Vinegar is another item that is essential to an Italian. It goes hand in hand, often, with olive oil, as in “olive oil and vinegar.” Contrary to popular belief, the vinegar of choice for most Italians is red wine vinegar, not balsamic. In fact, balsamic is not exactly a vinegar, but more of a concentrated and aged grape must. Grape must is an ancient form of sweetener used in Italy and the Mediterranean areas. True balsamic vinegar comes from Modena, Italy, which is in the Emilia-Romagna region in North-Central Italy. The majority of Italians who settled the United States were from Southern Italy, as I mention in my book, Authentic Italian, and the foodways of Italians here follow Southern Italian traditions. That is why balsamic vinegar is fairly new to the United States, although it is not a new product, but it was a regional one in Italy. Having said that, grape must was also used as a sweetener in Southern Italy.
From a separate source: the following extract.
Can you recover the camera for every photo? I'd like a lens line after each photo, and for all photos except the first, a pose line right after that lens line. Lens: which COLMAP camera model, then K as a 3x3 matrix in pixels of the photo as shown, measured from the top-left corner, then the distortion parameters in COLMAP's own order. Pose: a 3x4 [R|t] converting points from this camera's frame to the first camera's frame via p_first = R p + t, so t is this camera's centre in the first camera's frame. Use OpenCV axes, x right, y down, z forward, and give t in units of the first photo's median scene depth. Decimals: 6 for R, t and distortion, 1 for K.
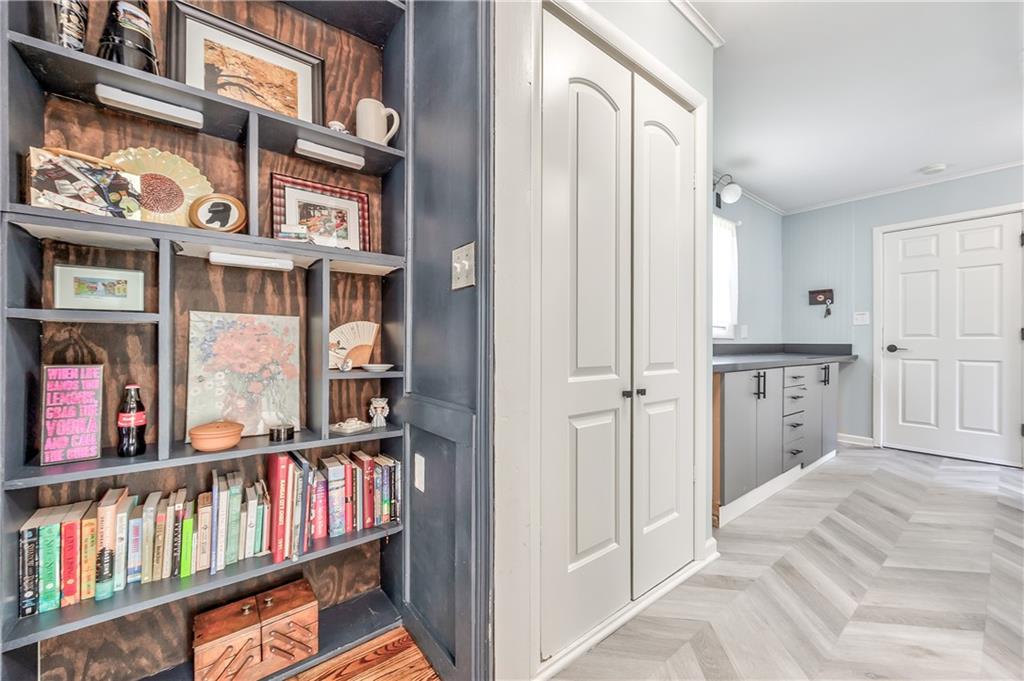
lens RADIAL K [[392.6, 0, 514.4], [0, 392.6, 341.0], [0, 0, 1]] dist [-0.001917, -0.000305]
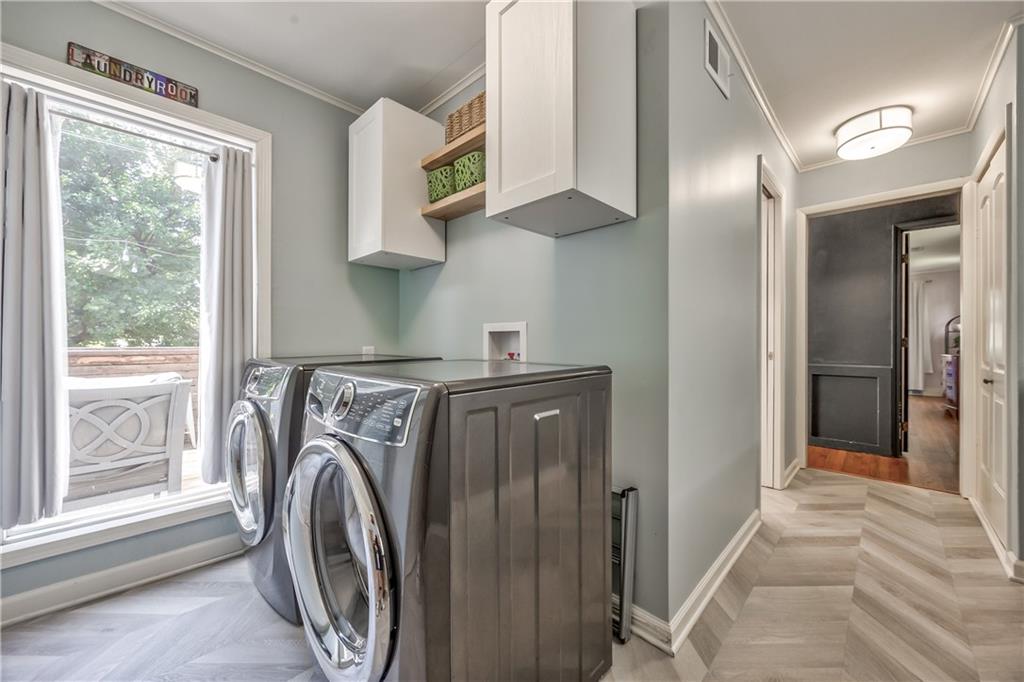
lens RADIAL K [[392.6, 0, 514.4], [0, 392.6, 341.5], [0, 0, 1]] dist [-0.001917, -0.000305]
pose [[-0.989567, -0.003351, -0.144035, 2.047737], [-0.003279, 0.999994, -0.000738, -0.002122], [0.144036, -0.000258, -0.989572, 1.972738]]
My family did not use balsamic vinegar, only red wine vinegar. In addition, the Waldensian Heritage Winery in Valdese, North Carolina, makes a red wine vinegar in addition to its wines, so I’m thinking that even though the Waldensians who settled the tiny town in the 1890s were from Northern Italy, they also used red wine vinegar traditionally.

What is it used for? The most popular use for vinegar is on salad. Italians dress their salad with olive oil, vinegar and salt. Simple and delicious!